Snatch the kid, transport the kid, collect your fee. Had to be a sizable fee, Eve thought as she got into her car. Kidnapping a minor would get you a very long stretch.

The scouts had to blend into their hunting ground, she concluded as she swung out of the garage and into snarled traffic.

Good clothes, decent haircut in an upscale area. Or a uniform—delivery person for instance. Repair guy. Cop.

She put more weight on cop. Wouldn’t a kid tend to go with a cop—and not tend to go with some random stranger?

An authority figure anyway.

Or.

She let it roll around a little more as she dealt with the stop-and-go. Why not use another kid—or someone younger? Not so threatening, as Willowby suggested.

She played around with the idea. A teenager, or someone who looked like one. Nonthreatening.

Hadn’t she recently used Jamie Lingstrom—college boy—in a ruse to get a murderer to open the door?

So maybe at least some of the scouts were young—or some worked in pairs.

The runaways or troubled kids made easier targets. You spotted them on the street and grabbed them up. Maybe offer them some Zoner, or a place to flop, whatever. They might possess more canniness than the Mina type, but they wouldn’t stand a chance against an experienced abductor.

Transportation. Had to have it.

A closed van, a fake (or not) cop car. A vehicle trunk if you could work fast enough.
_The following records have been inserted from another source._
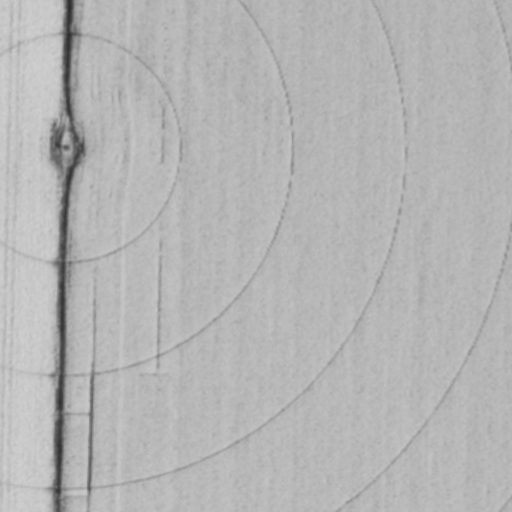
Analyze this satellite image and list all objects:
crop: (255, 256)
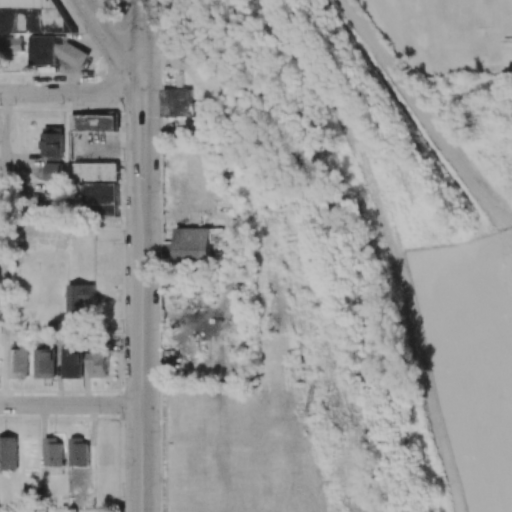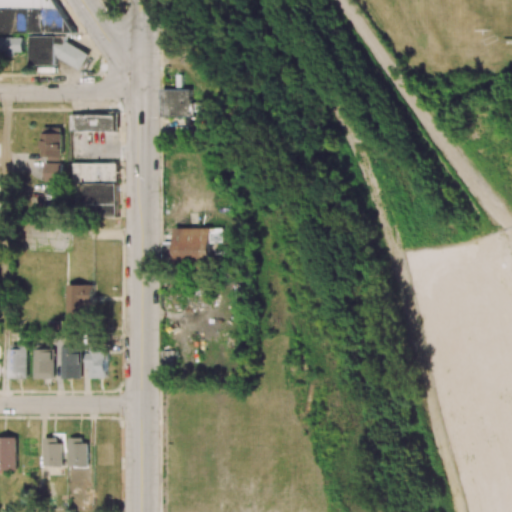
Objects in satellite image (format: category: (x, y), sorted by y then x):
building: (39, 5)
park: (467, 14)
building: (6, 20)
building: (11, 45)
road: (112, 45)
road: (143, 46)
building: (40, 50)
building: (74, 56)
park: (452, 81)
traffic signals: (143, 92)
road: (71, 93)
building: (176, 102)
building: (93, 122)
building: (53, 142)
building: (54, 171)
building: (196, 245)
road: (5, 249)
road: (142, 301)
building: (79, 302)
building: (18, 361)
building: (45, 363)
building: (73, 363)
building: (99, 363)
road: (71, 405)
building: (53, 451)
building: (79, 452)
building: (8, 454)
She had dozens of angles, questions, possible answers circling in her head as she battled her way uptown.

On impulse, she detoured, and after a hunt for parking, doubled it on Forty-Ninth off Fifth.

She hiked her way to a stall selling I HEART NY caps and T-shirts and other tourist paraphernalia.

The kid had had one of those growth spurts, she realized as she watched Tiko make a sale. The young entrepreneur still had a baby face, but he now wore his hair in short dreads and sported a pair of the wraparound shades on sale in his stall.

He shot Eve a grin when he spotted her.

“You need these.” He plucked up a pair of the shades—mirrored lenses and black frames.

“I’ve got shades.”

“Why’n you wearing them?”

She’d probably lost them again. No, left them in her desk.

No, in the car.

Shit, who knew?

“I want to show you a couple pictures.”

His grin faded. “You got trouble.”

“Someone does. I’m going to show you, then I’m going to send copies to your ’link so you can show them around.”

“Hold it. Buy three,” he told a potential customer, “you get the third half price. Shorthanded today,” he said to Eve. “Girl who helps me went and sassed her mama, and she got herself house arrested.”

He made the sale, turned back to Eve.